Copy the following lines word for word, leaving out the pictures.

PROVIDED RECORDS:
# # # # # # #

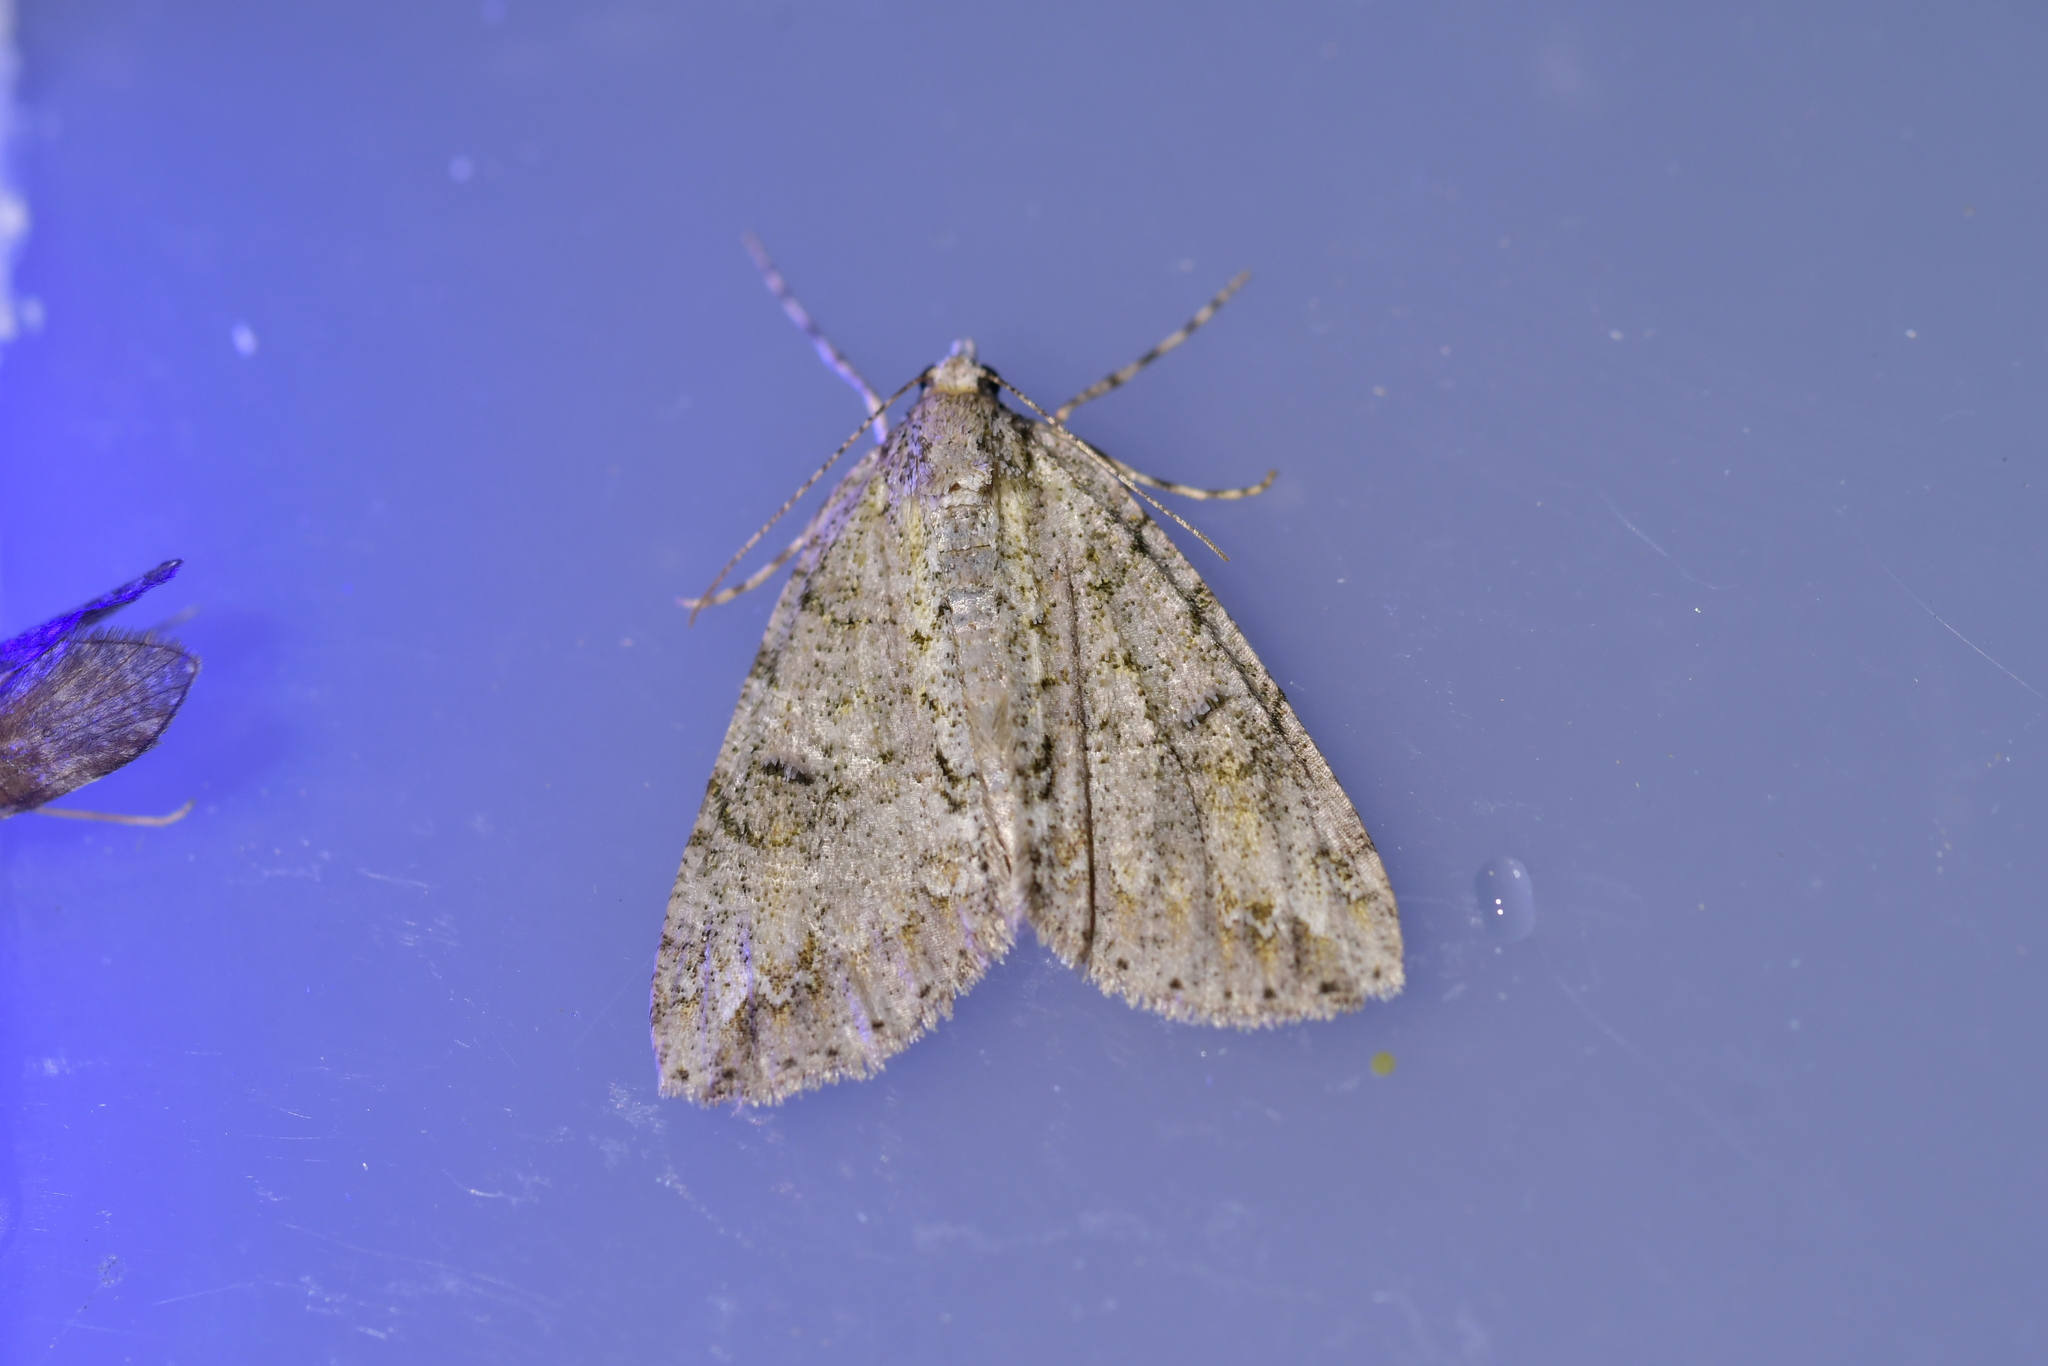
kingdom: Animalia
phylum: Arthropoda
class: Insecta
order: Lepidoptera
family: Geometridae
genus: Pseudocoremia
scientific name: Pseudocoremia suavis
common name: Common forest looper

# # # # # # #

FINAL RESULT:
kingdom: Animalia
phylum: Arthropoda
class: Insecta
order: Lepidoptera
family: Geometridae
genus: Pseudocoremia
scientific name: Pseudocoremia suavis
common name: Common forest looper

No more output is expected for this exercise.